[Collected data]
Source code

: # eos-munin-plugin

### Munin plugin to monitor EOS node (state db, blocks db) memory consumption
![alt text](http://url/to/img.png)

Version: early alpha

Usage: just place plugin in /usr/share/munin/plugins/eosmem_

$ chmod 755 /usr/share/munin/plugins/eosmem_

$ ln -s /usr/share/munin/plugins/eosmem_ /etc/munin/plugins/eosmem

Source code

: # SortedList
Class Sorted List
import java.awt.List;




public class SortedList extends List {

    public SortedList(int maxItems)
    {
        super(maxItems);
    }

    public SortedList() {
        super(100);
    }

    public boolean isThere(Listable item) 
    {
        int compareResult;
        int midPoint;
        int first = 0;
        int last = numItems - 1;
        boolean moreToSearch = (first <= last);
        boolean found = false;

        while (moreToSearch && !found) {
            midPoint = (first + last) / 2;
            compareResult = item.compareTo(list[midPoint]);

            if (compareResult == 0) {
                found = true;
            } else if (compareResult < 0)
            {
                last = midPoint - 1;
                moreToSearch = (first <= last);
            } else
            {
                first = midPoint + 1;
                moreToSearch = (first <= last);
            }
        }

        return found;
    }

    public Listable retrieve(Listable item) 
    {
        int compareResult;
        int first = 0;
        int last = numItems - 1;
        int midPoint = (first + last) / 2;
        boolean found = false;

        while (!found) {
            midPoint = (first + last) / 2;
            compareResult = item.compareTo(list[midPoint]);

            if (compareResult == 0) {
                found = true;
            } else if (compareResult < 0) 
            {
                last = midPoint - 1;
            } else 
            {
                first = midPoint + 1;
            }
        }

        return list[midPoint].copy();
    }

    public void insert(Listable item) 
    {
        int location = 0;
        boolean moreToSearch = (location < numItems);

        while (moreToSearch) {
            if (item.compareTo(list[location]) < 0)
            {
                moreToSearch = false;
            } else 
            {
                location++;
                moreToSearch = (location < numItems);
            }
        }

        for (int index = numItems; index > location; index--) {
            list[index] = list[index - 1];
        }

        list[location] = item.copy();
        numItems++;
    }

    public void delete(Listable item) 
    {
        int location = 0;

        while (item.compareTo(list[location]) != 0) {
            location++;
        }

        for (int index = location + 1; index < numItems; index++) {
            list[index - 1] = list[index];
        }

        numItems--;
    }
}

TO DO
In the answer, each line of the data must appear exactly as written.

TASK RESULT
Source code

: # eos-munin-plugin

### Munin plugin to monitor EOS node (state db, blocks db) memory consumption
![alt text](http://url/to/img.png)

Version: early alpha

Usage: just place plugin in /usr/share/munin/plugins/eosmem_

$ chmod 755 /usr/share/munin/plugins/eosmem_

$ ln -s /usr/share/munin/plugins/eosmem_ /etc/munin/plugins/eosmem

Source code

: # SortedList
Class Sorted List
import java.awt.List;




public class SortedList extends List {

    public SortedList(int maxItems)
    {
        super(maxItems);
    }

    public SortedList() {
        super(100);
    }

    public boolean isThere(Listable item) 
    {
        int compareResult;
        int midPoint;
        int first = 0;
        int last = numItems - 1;
        boolean moreToSearch = (first <= last);
        boolean found = false;

        while (moreToSearch && !found) {
            midPoint = (first + last) / 2;
            compareResult = item.compareTo(list[midPoint]);

            if (compareResult == 0) {
                found = true;
            } else if (compareResult < 0)
            {
                last = midPoint - 1;
                moreToSearch = (first <= last);
            } else
            {
                first = midPoint + 1;
                moreToSearch = (first <= last);
            }
        }

        return found;
    }

    public Listable retrieve(Listable item) 
    {
        int compareResult;
        int first = 0;
        int last = numItems - 1;
        int midPoint = (first + last) / 2;
        boolean found = false;

        while (!found) {
            midPoint = (first + last) / 2;
            compareResult = item.compareTo(list[midPoint]);

            if (compareResult == 0) {
                found = true;
            } else if (compareResult < 0) 
            {
                last = midPoint - 1;
            } else 
            {
                first = midPoint + 1;
            }
        }

        return list[midPoint].copy();
    }

    public void insert(Listable item) 
    {
        int location = 0;
        boolean moreToSearch = (location < numItems);

        while (moreToSearch) {
            if (item.compareTo(list[location]) < 0)
            {
                moreToSearch = false;
            } else 
            {
                location++;
                moreToSearch = (location < numItems);
            }
        }

        for (int index = numItems; index > location; index--) {
            list[index] = list[index - 1];
        }

        list[location] = item.copy();
        numItems++;
    }

    public void delete(Listable item) 
    {
        int location = 0;

        while (item.compareTo(list[location]) != 0) {
            location++;
        }

        for (int index = location + 1; index < numItems; index++) {
            list[index - 1] = list[index];
        }

        numItems--;
    }
}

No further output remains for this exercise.